The knowledge that he was to have breakfast with Enro did not surprise Gosseyn. It fitted with his analysis of Enro's intentions toward Ashargin. Just in time, however, he realized that the young man was beginning to react in his terrible, self-conscious manner. He made the cortical-thalamic pause. And saw that Enro was staring at him, thoughtfully.

'So Nirene is taking an interest in you,' he said slowly. That's a possibility I hadn't considered. Still, it has its aspects. Ah, here is Secoh.’

The new arrival passed within a foot of Gosseyn, and so his first look at the man was from the side and the rear. He was dark-haired, about forty years old and very good-looking in a sharp-faced manner. He wore a single-piece, form-fitting blue suit with a scarlet cloak neatly draped over his shoulder. As he bowed to Enro, Gosseyn already had the impression of a fox-like man, quick, alert, and cunning. Enro was speaking:

'I can't get over Nirene talking to him.'

Secoh walked to one of the chairs, and took up a position behind it. His keen black eyes glanced at Enro questioningly. The latter explained succinctly what had passed between Ashargin and the young woman.

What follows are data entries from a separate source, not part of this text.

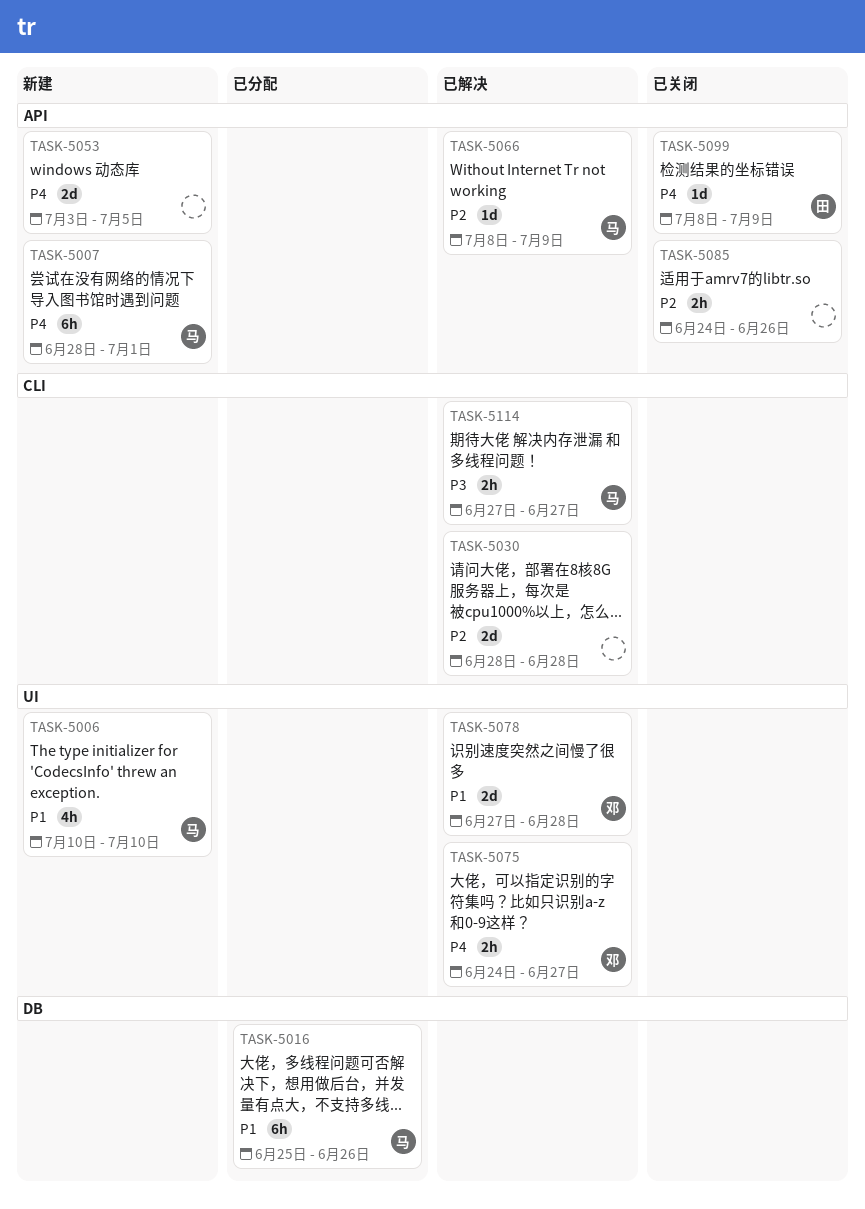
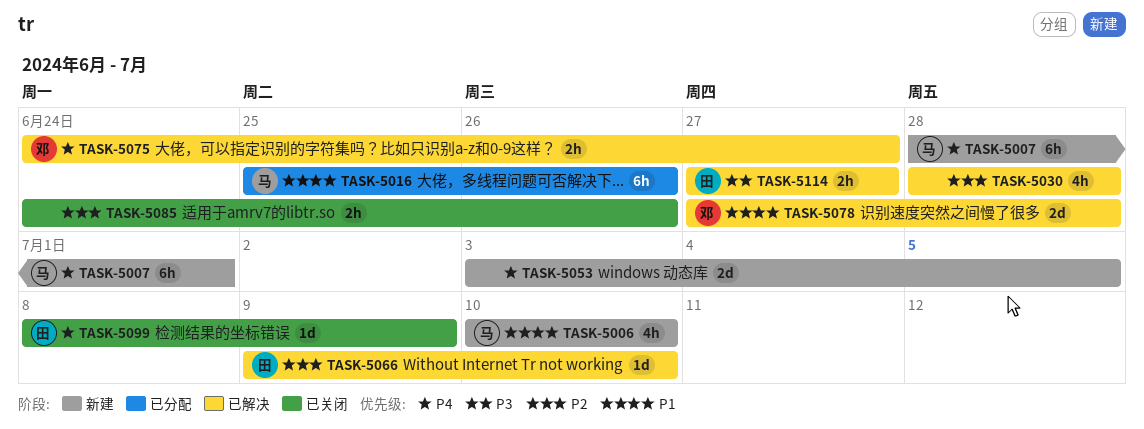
TASK-5030, estimate: 2d -> 4h
TASK-5066, owner: 马 -> 田
TASK-5066, start: Jul 8 -> Jul 9
TASK-5066, due: Jul 9 -> Jul 10
TASK-5114, owner: 马 -> 田

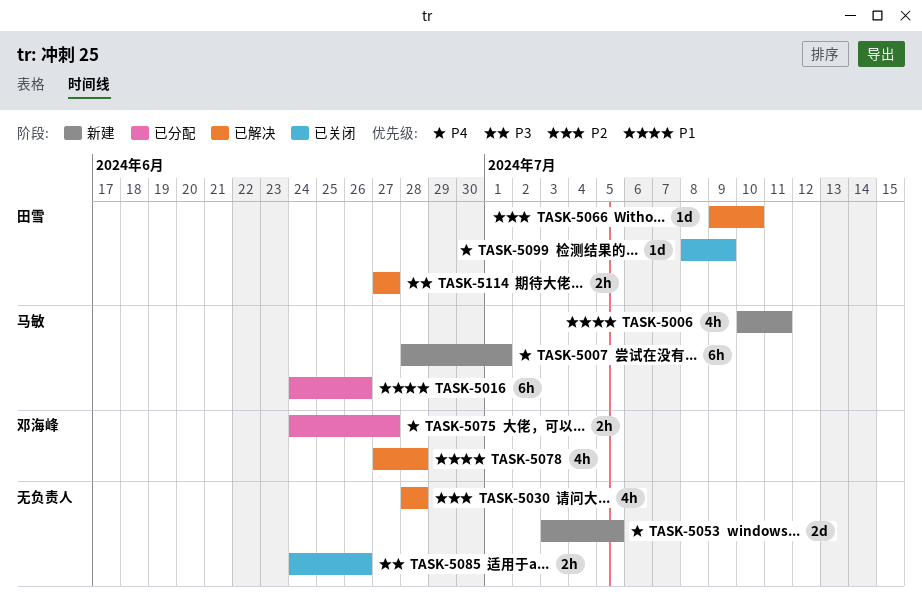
TASK-5006, due: Jul 10 -> Jul 11
TASK-5016, start: Jun 25 -> Jun 24
TASK-5075, status: 已解决 -> 已分配
TASK-5078, estimate: 2d -> 4h
TASK-5085, priority: P2 -> P3

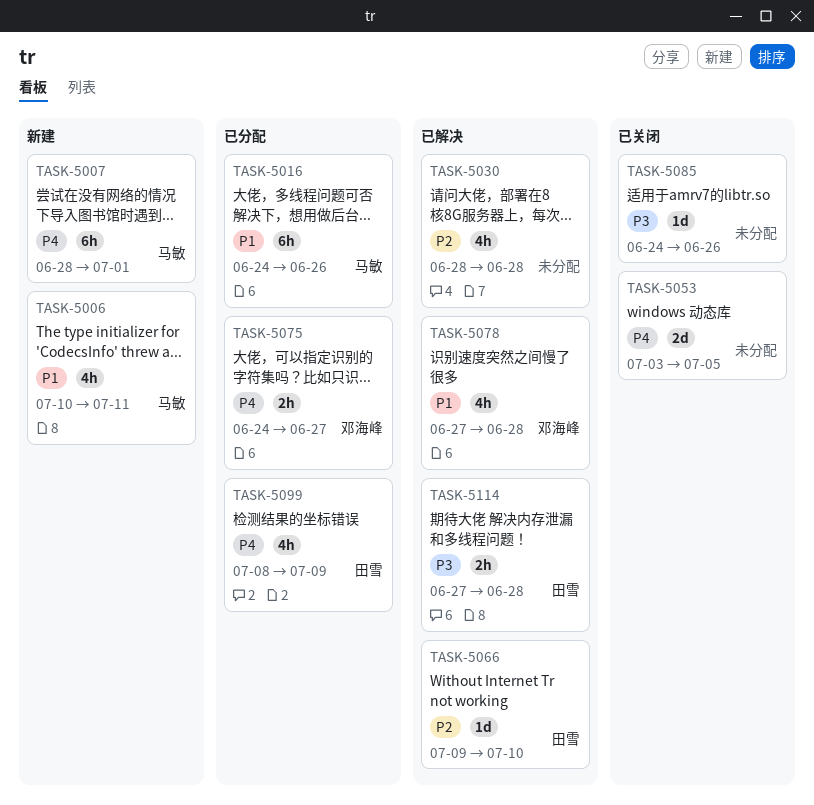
TASK-5053, status: 新建 -> 已关闭
TASK-5085, estimate: 2h -> 1d
TASK-5099, status: 已关闭 -> 已分配
TASK-5099, estimate: 1d -> 4h
TASK-5114, due: Jun 27 -> Jun 28

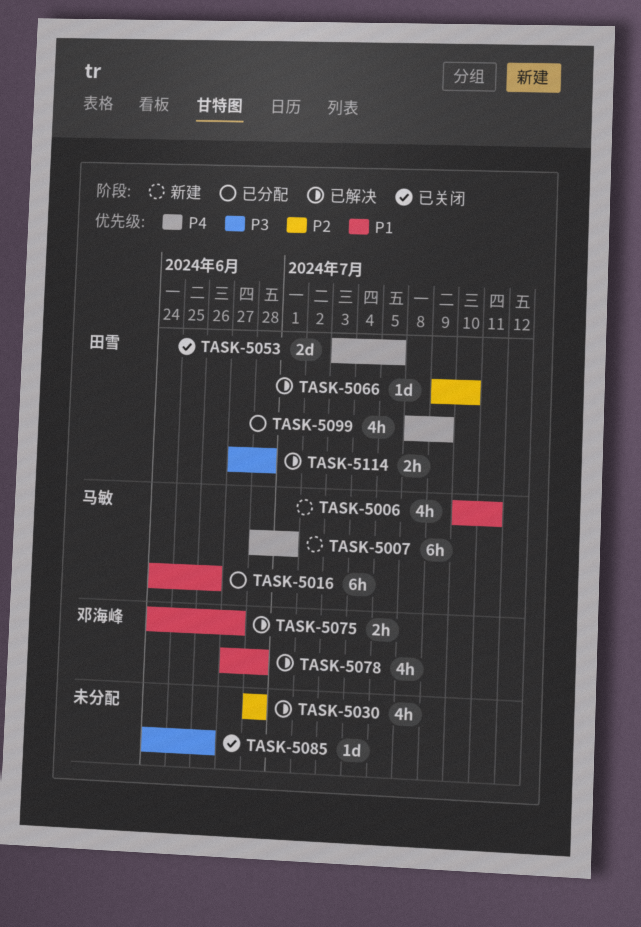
TASK-5053, owner: none -> 田雪
TASK-5075, status: 已分配 -> 已解决
TASK-5075, priority: P4 -> P1

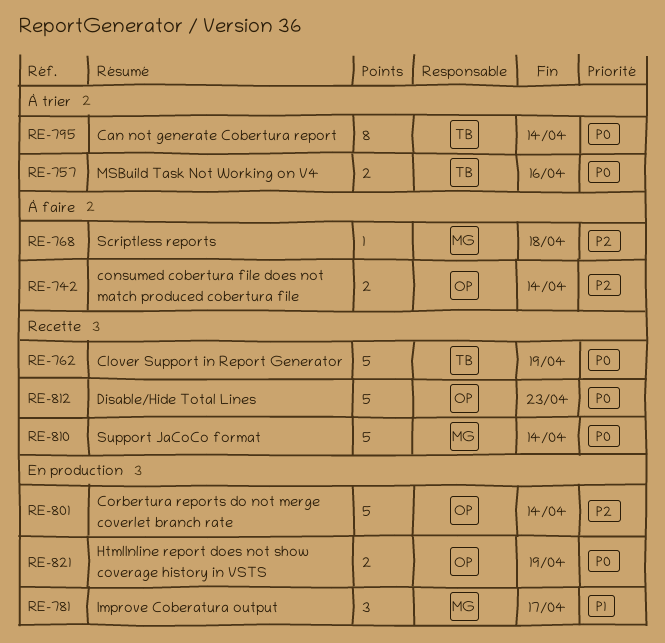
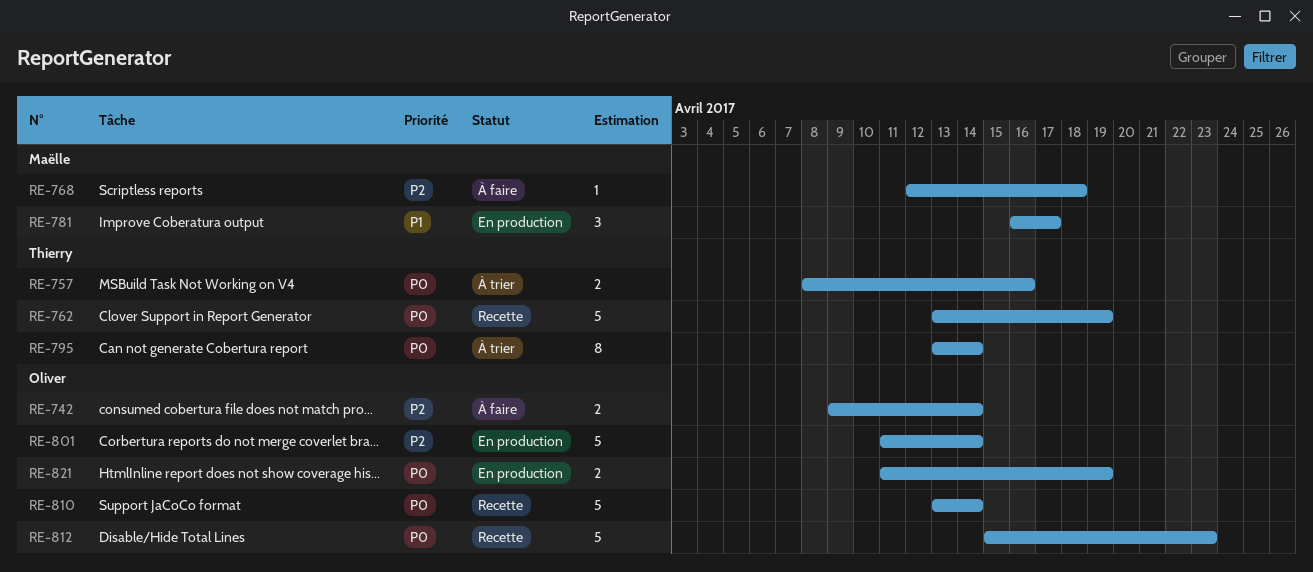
RE-810, owner: Maëlle -> Oliver

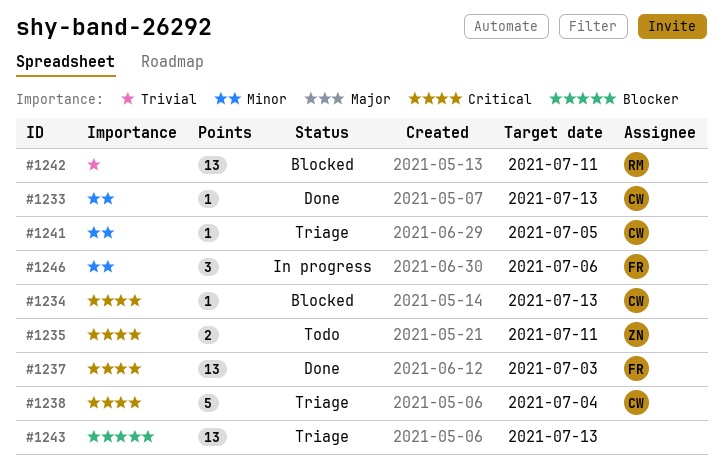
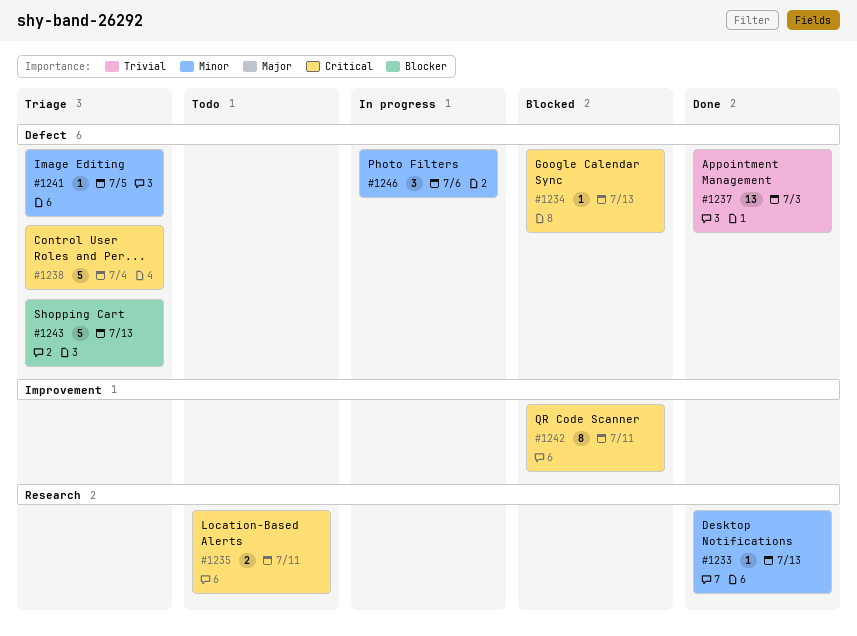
#1237, priority: Critical -> Trivial
#1242, priority: Trivial -> Critical
#1242, estimate: 13 -> 8
#1243, estimate: 13 -> 5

Gosseyn found himself listening in amazement. Here it was again, the dictator's uncanny ability to know what was going on where he could neither see nor hear in a normal fashion.

The phenomenon changed the direction of his thoughts. Some of the strain on Ashargin lifted. For a moment, then, he had a picture of this vast environment of galactic civilization, and of the men who dominated it.

Each individual had some special qualification. Enro could see into adjoining rooms. It was a unique skill, and yet it scarcely justified the height of power it had helped him to attain. At first sight it seemed to prove that men didn't need much of an edge over their fellows to gain ascendancy over them.

Secoh's special position seemed to derive from the fact that he was religious overlord of Gorgzid, Enro's home planet. Madrisol of the League was still an unknown quality.